For the past three years, on February 3rd, I’ve written a blog post or created an IG video acknowledging another year as a resident of Los Angeles. This year, I wasn’t going to do one because I felt like it was dramatic and unnecessary. I mean it’s just my fourth year, not as significant as year one or year three (a number associated with completion and wholeness). Instead in the wee hours of February 2nd, I decided to look up the meaning of the number 4. Prophet Google gave me a word I couldn’t keep to myself:
4 is the number of being, it is the number that connects mind~body~spirit with the physical world of structure and organization. Four symbolizes the safety and security of home, the need for stability and strength on a solid foundation of values and beliefs. –Source
I’ve moved around a lot during my time in Los Angeles. I’m talking at least seven moves in the last four years; whether it was to be closer to work or a sudden change in my household, I’ve found myself packing up boxes and trash bags and reserving a $19.99 (+mileage) U-Haul and heading across town (if you need any moving tips I’m ya girl). That being said, you can understand that seeing the words stability, security, and home connected to the number 4 really drew me in.

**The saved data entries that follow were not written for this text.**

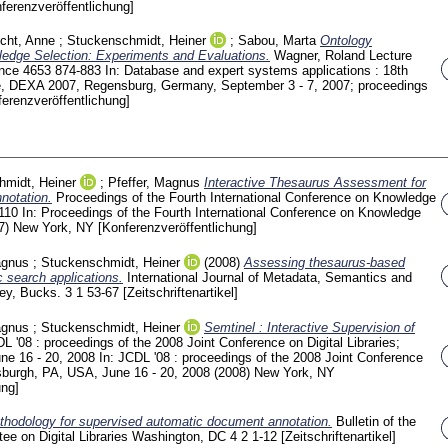
ferenzveröffentlichung]
icht, Anne
;
Stuckenschmidt, Heiner
;
Sabou, Marta
Ontology
ledge Selection: Experiments and Evaluations.
Wagner, Roland
Lecture
ence
4653
874-883
In: Database and expert systems applications : 18th
ce, DEXA 2007, Regensburg, Germany, September 3 - 7, 2007; proceedings
ferenzveröffentlichung]
hmidt, Heiner
;
Pfeffer, Magnus
Interactive Thesaurus Assessment for
notation.
Proceedings of the Fourth International Conference on Knowledge
-110
In: Proceedings of the Fourth International Conference on Knowledge
07) New York, NY
[Konferenzveröffentlichung]
agnus
;
Stuckenschmidt, Heiner
(2008)
Assessing thesaurus-based
c search applications.
International Journal of Metadata, Semantics and
ney, Bucks.
3 1
53-67
[Zeitschriftenartikel]
agnus
;
Stuckenschmidt, Heiner
Semtinel : Interactive Supervision of
L '08 : proceedings of the 2008 Joint Conference on Digital Libraries;
une 16 - 20, 2008
In: JCDL '08 : proceedings of the 2008 Joint Conference
ittsburgh, PA, USA, June 16 - 20, 2008 (2008) New York, NY
ung]
hodology for supervised automatic document annotation.
Bulletin of the
ee on Digital Libraries Washington, DC
4 2
1-12
[Zeitschriftenartikel]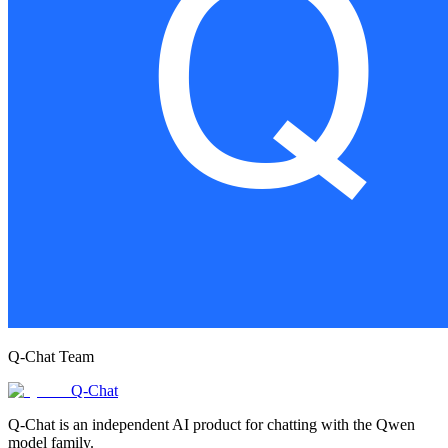
Q-Chat Team
Q-Chat
Q-Chat is an independent AI product for chatting with the Qwen
model family.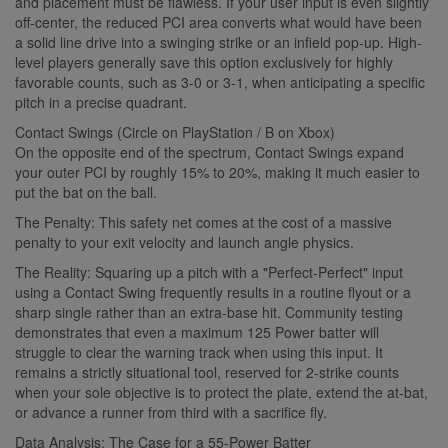
and placement must be flawless. If your user input is even slightly
off-center, the reduced PCI area converts what would have been
a solid line drive into a swinging strike or an infield pop-up. High-
level players generally save this option exclusively for highly
favorable counts, such as 3-0 or 3-1, when anticipating a specific
pitch in a precise quadrant.
Contact Swings (Circle on PlayStation / B on Xbox)
On the opposite end of the spectrum, Contact Swings expand
your outer PCI by roughly 15% to 20%, making it much easier to
put the bat on the ball.
The Penalty: This safety net comes at the cost of a massive
penalty to your exit velocity and launch angle physics.
The Reality: Squaring up a pitch with a "Perfect-Perfect" input
using a Contact Swing frequently results in a routine flyout or a
sharp single rather than an extra-base hit. Community testing
demonstrates that even a maximum 125 Power batter will
struggle to clear the warning track when using this input. It
remains a strictly situational tool, reserved for 2-strike counts
when your sole objective is to protect the plate, extend the at-bat,
or advance a runner from third with a sacrifice fly.
Data Analysis: The Case for a 55-Power Batter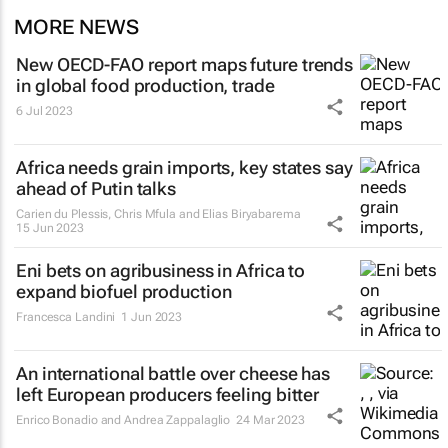
MORE NEWS
New OECD-FAO report maps future trends
in global food production, trade
6 Jul 2023
Africa needs grain imports, key states say
ahead of Putin talks
Carien du Plessis, Chris Mfula and Elias Biryabarema
15 Jun 2023
Eni bets on agribusiness in Africa to
expand biofuel production
Francesca Landini
1 Jun 2023
An international battle over cheese has
left European producers feeling bitter
Enrico Bonadio and Andrea Zappalaglio
24 Mar 2023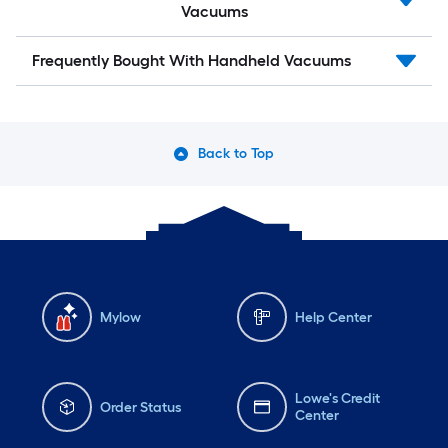
Vacuums
Frequently Bought With Handheld Vacuums
Back to Top
Mylow
Help Center
Lowe's Credit
Order Status
Center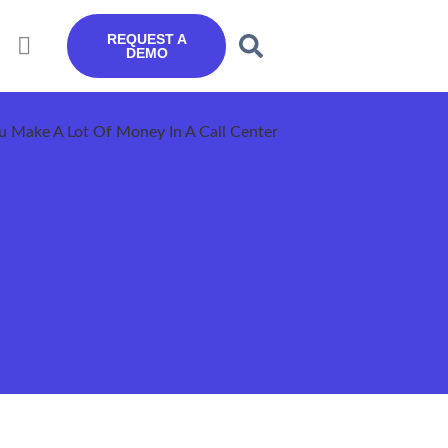
REQUEST A
DEMO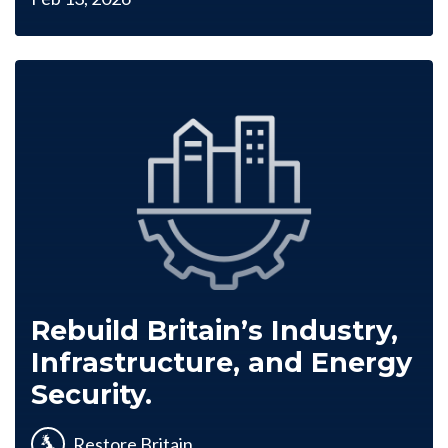
Rebuild Britain’s Industry,
Infrastructure, and Energy
Security.
Restore Britain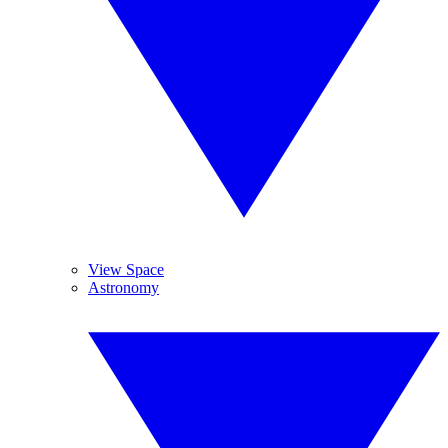
View Space
Astronomy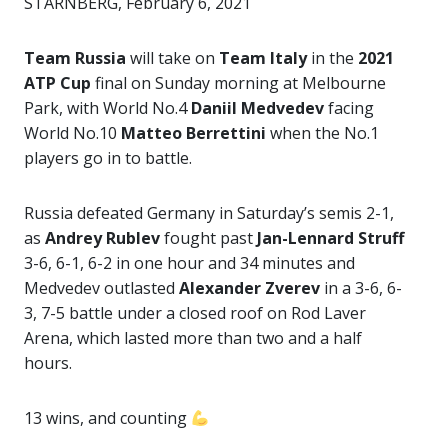
STARNBERG, February 6, 2021
Team Russia
will take on
Team
Italy
in the
2021
ATP Cup
final on Sunday morning
at Melbourne
Park, with World No.4
Daniil Medvedev
facing
World No.10
Matteo Berrettini
when the No.1
players go in to battle.
Russia defeated Germany in Saturday’s semis 2-1,
as
Andrey Rublev
fought past
Jan-Lennard Struff
3-6, 6-1, 6-2 in one hour and 34 minutes and
Medvedev outlasted
Alexander Zverev
in a 3-6, 6-
3, 7-5 battle under a closed roof on Rod Laver
Arena, which lasted more than two and a half
hours.
13 wins, and counting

This past year, more than ever, I’ve just wanted to be settled; to establish my roots in a place that I could call home. God has shown me that home is wherever He places me, but I just wanted to have the stability to unpack without fear of getting too comfortable, only to have to pick up and move again.

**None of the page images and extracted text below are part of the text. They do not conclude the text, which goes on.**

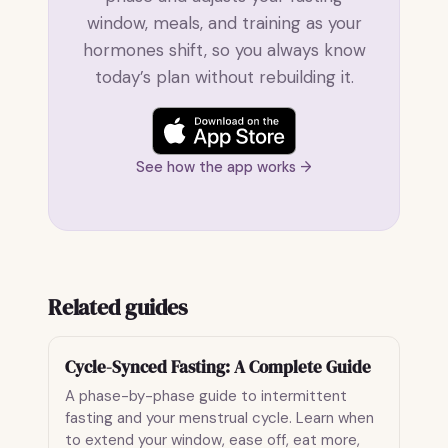
window, meals, and training as your
hormones shift, so you always know
today’s plan without rebuilding it.
See how the app works →
Related guides
Cycle-Synced Fasting: A Complete Guide
A phase-by-phase guide to intermittent
fasting and your menstrual cycle. Learn when
to extend your window, ease off, eat more,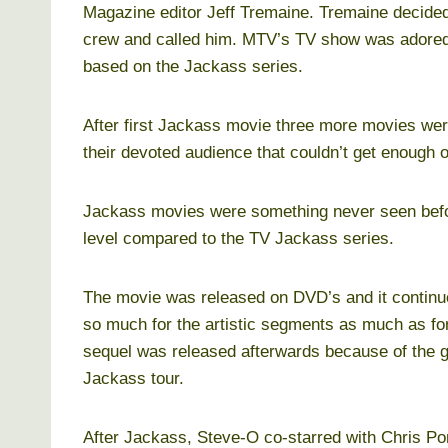
Magazine editor Jeff Tremaine. Tremaine decided
crew and called him. MTV’s TV show was adored
based on the Jackass series.
After first Jackass movie three more movies wer
their devoted audience that couldn’t get enough o
Jackass movies were something never seen before
level compared to the TV Jackass series.
The movie was released on DVD’s and it continue
so much for the artistic segments as much as fo
sequel was released afterwards because of the gre
Jackass tour.
After Jackass, Steve-O co-starred with Chris Po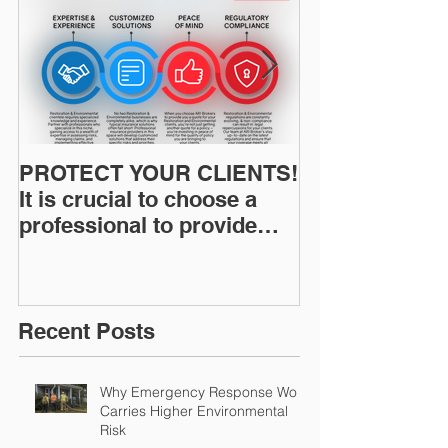
PROTECT YOUR CLIENTS!
Restoration I
It is crucial to choose a
News: Understanding Your
professional to provide
Workers Comp
Restoration &
Experience M
Environmental Insurance
Solutions!
Recent Posts
Why Emergency Response Work
Carries Higher Environmental
Risk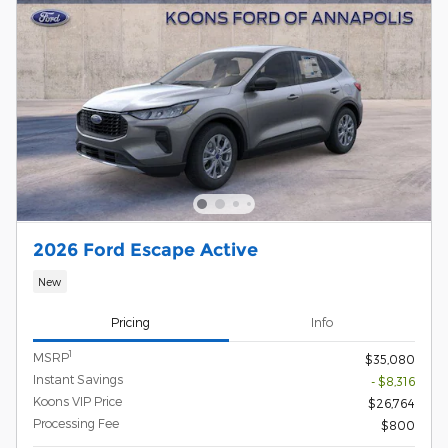
2026 Ford Escape Active
New
Pricing
Info
1
MSRP
$35,080
Instant Savings
- $8,316
Koons VIP Price
$26,764
Processing Fee
$800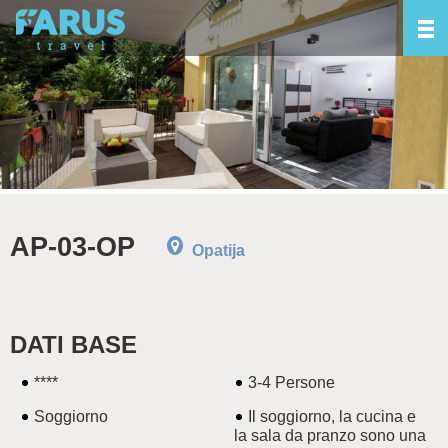
AP-03-OP
Opatija
DATI BASE
****
3-4 Persone
Soggiorno
Il soggiorno, la cucina e
la sala da pranzo sono una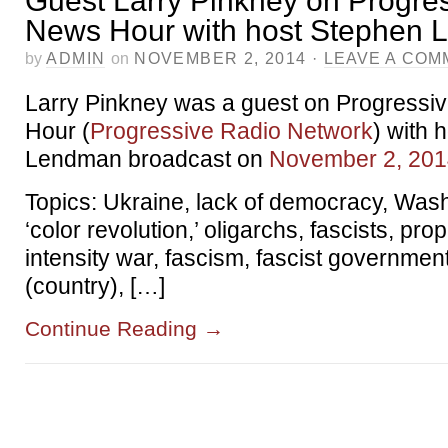
Guest Larry Pinkney on Progre
News Hour with host Stephen
by
ADMIN
on
NOVEMBER 2, 2014
·
LEAVE A COM
Larry Pinkney was a guest on Progressi
Hour (
Progressive Radio Network
) with 
Lendman broadcast on
November 2, 20
Topics: Ukraine, lack of democracy, Was
‘color revolution,’ oligarchs, fascists, pr
intensity war, fascism, fascist governmen
(country), […]
Continue Reading
→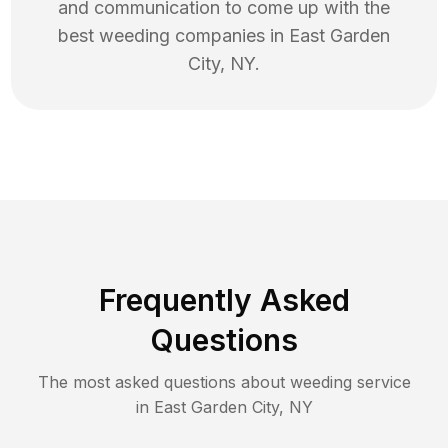
and communication to come up with the
best
weeding
companies in
East Garden
City
,
NY
.
Frequently Asked
Questions
The most asked questions about
weeding
service
in
East Garden City
,
NY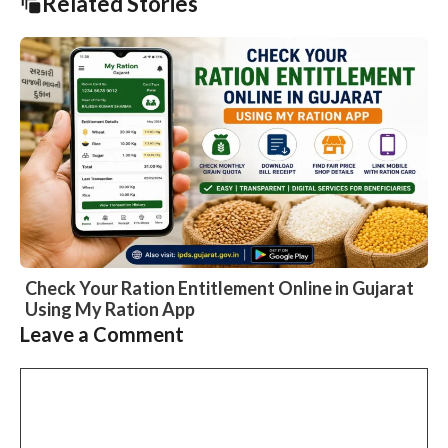
Related Stories
Check Your Ration Entitlement Online in Gujarat
Using My Ration App
Slide 1 of 1
Leave a Comment
Comment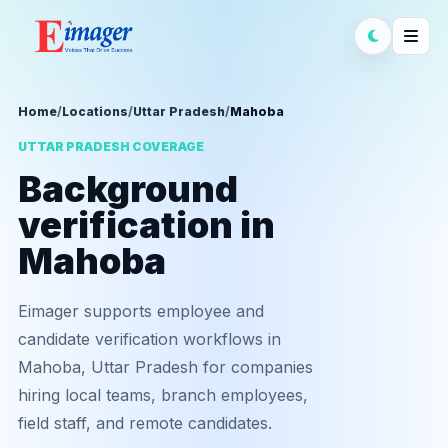
Home
/
Locations
/
Uttar Pradesh
/
Mahoba
UTTAR PRADESH COVERAGE
Background
verification in
Mahoba
Eimager supports employee and
candidate verification workflows in
Mahoba, Uttar Pradesh for companies
hiring local teams, branch employees,
field staff, and remote candidates.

Then, I researched 4’s biblical meaning. Genesis 1:14-19 was referenced describing the fourth day of creation.
:14 And God said, ‘Let there be lights in the vault of the sky to separate the day from the night, and let them serve as signs to mark sacred times, and days and years, and let them be lights in the vault of the sky to give light on the earth.’ And it was so…
:19 And there was evening, and there was morning—the fourth day.

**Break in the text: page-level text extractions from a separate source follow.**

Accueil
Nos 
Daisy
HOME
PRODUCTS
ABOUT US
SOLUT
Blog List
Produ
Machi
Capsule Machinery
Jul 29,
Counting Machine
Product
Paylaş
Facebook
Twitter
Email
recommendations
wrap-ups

One of the mantras God gave me entering 2019 is, “it is time.” This scripture confirms that God is separating me from former seasons and guiding me into the new. He is marking this as a new time and not just because it’s the beginning of the year.
I wasn’t excited about the New Year this go ’round. I believe God’s measurement of time is so different from ours that we can’t put all of our hope and resolutions into a 12-month period. However, I do believe there is relevance in the changing of seasons and from day to night. God is very detailed and uses every aspect of this grand universe we live in to steer us.
Last year, I wondered what the number 3 meant in my life. Was it time to relocate again? Would I finally be finished developing independently and gain a soul/purpose mate? But I get it now; it was the completion of an era. There were certain struggles that the enemy held over my head that I had to be set free from. I had to get to a point where I could conquer the things that once held me bound. The season of defeat was done with; I had started a new time. A brand new time like never before in my life.
The 4 is pragmatic and focused with specific goals, and it is highly likely to achieve them. To achieve the goals, real goals that build a foundation of security for the future — to achieve those goals requires work. Work and dedication. Goals aren’t reached without doing the work to achieve them.
The deep down basic essence of the numerology number 4 is focus — a focus on doing the actions it takes to accomplish goals related to building a secure foundation for the future. –Source
I truly, truly believe that security is in this next chapter for me, but knowing how God works, I’m sure it won’t be in the traditional sense. I don’t know if I’ll ever be someone to live in the same place for multiple years. The idea sounds nice but I don’t know that that is what God has for me. Now, more than ever, I’m understanding the importance of connecting with people. Our purpose is to bring new believers into the Kingdom of Heaven. That is why we still tell stories today of Paul and Ruth and Moses and Joshua. These were selfless individuals who sacrificed the familiarity of home to focus on their Father’s business. And that is what God wants from me and you, but we have to do the work.
Kevin Hart and his Plastic Cup Boyz often say a phrase that resonates with me, “Everybody wants to be famous, nobody wants to do the work.” As Christians, we should want to make God famous, but realize that there is great work involved. You’re on a job that you dread? How are you going to commit to your work to inspire someone else and ultimately bless yourself in return? How are you going to shift the trajectory of your position?
I notice that my short-term relationships are often quick assignments to stir something in me that I was lacking. Recently, there was an individual in my life sent to ignite work ethic in me. I was wondering why things weren’t happening the way I’d hoped– why my finances weren’t greater despite new business endeavors, why I was still working a basic job considering my education and talent. God showed me that I was being lazy. On my off days, I found myself doing nothing. I had opportunities to make more money that laziness kept me from. This assigned person helped me change my attitude and actually work for the things I want, and I’ve immediately noticed a shift.
Year 4 for me is about establishing a strong foundation. I am building principles that are the standard to seeing real fruit in my life. These principles will allow me to create a legacy that will last well after I leave this earth. All of these things are the result of focus. I mentioned earlier that God gave me the words, “It’s time.” What He was saying is it’s time to get to work.